Another misconception would be to treat strong textual performance as evidence of mature visual sheet-music competence. The reported results contradict this: textual QA results are substantially higher than visual QA results, and the authors explicitly note that advanced MLLMs still struggle on visual notation (Wang et al., 4 Sep 2025). The no-input and noise-input ablations proposed in the later construction recipe reinforce the importance of verifying actual visual dependence in any claimed score-reading ability (Sourada et al., 7 Jul 2026).

Several limitations are explicitly documented in the MusicXML-based recipe (Sourada et al., 7 Jul 2026). Synthetic sheet images may lack OMR noise present in real scans, so pure synthetic evaluation may overestimate performance. Current templates focus on monophonic queries per staff, while multi-voice queries such as intervals between soprano and alto require future extension. The repertoire is currently Western tonal only; modal and microtonal systems would require adaptation of both ontology and templates (Sourada et al., 7 Jul 2026). These caveats are consistent with the original benchmark’s emphasis on Western staff notation and formal music-theory rules (Wang et al., 4 Sep 2025).

Future directions are therefore already implicit in the benchmark family.
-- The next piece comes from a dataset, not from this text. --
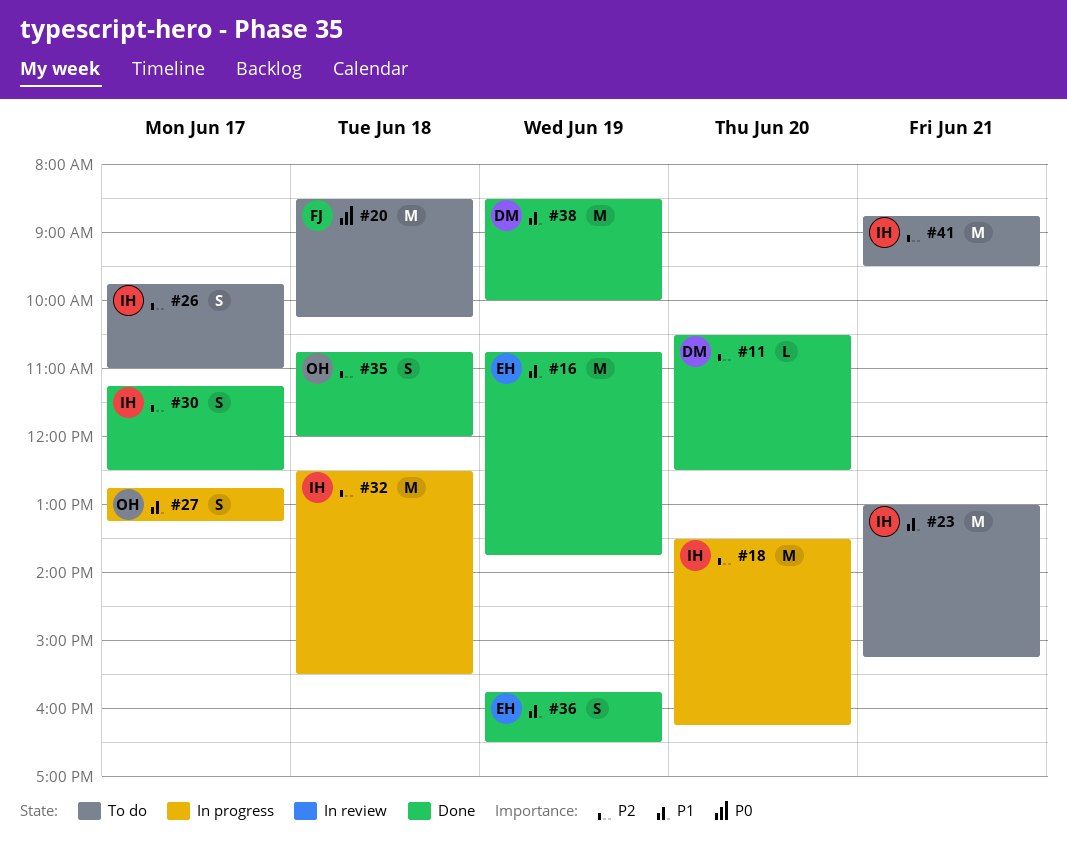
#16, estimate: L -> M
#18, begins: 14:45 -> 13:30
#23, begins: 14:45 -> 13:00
One path is expansion from ABC-based synthesis to broader MusicXML-driven or user-provided corpora, as exemplified by the MusICA-MetaBench paradigm of deriving on-demand benchmarks directly from structured symbolic data (Sourada et al., 7 Jul 2026). Another is richer polyphonic and cross-staff reasoning. A further direction is closer coupling between evaluation, RLVR, and downstream composition systems, since the existing results already indicate that gains in notation reasoning can translate into improved compositional behavior (Wang et al., 4 Sep 2025).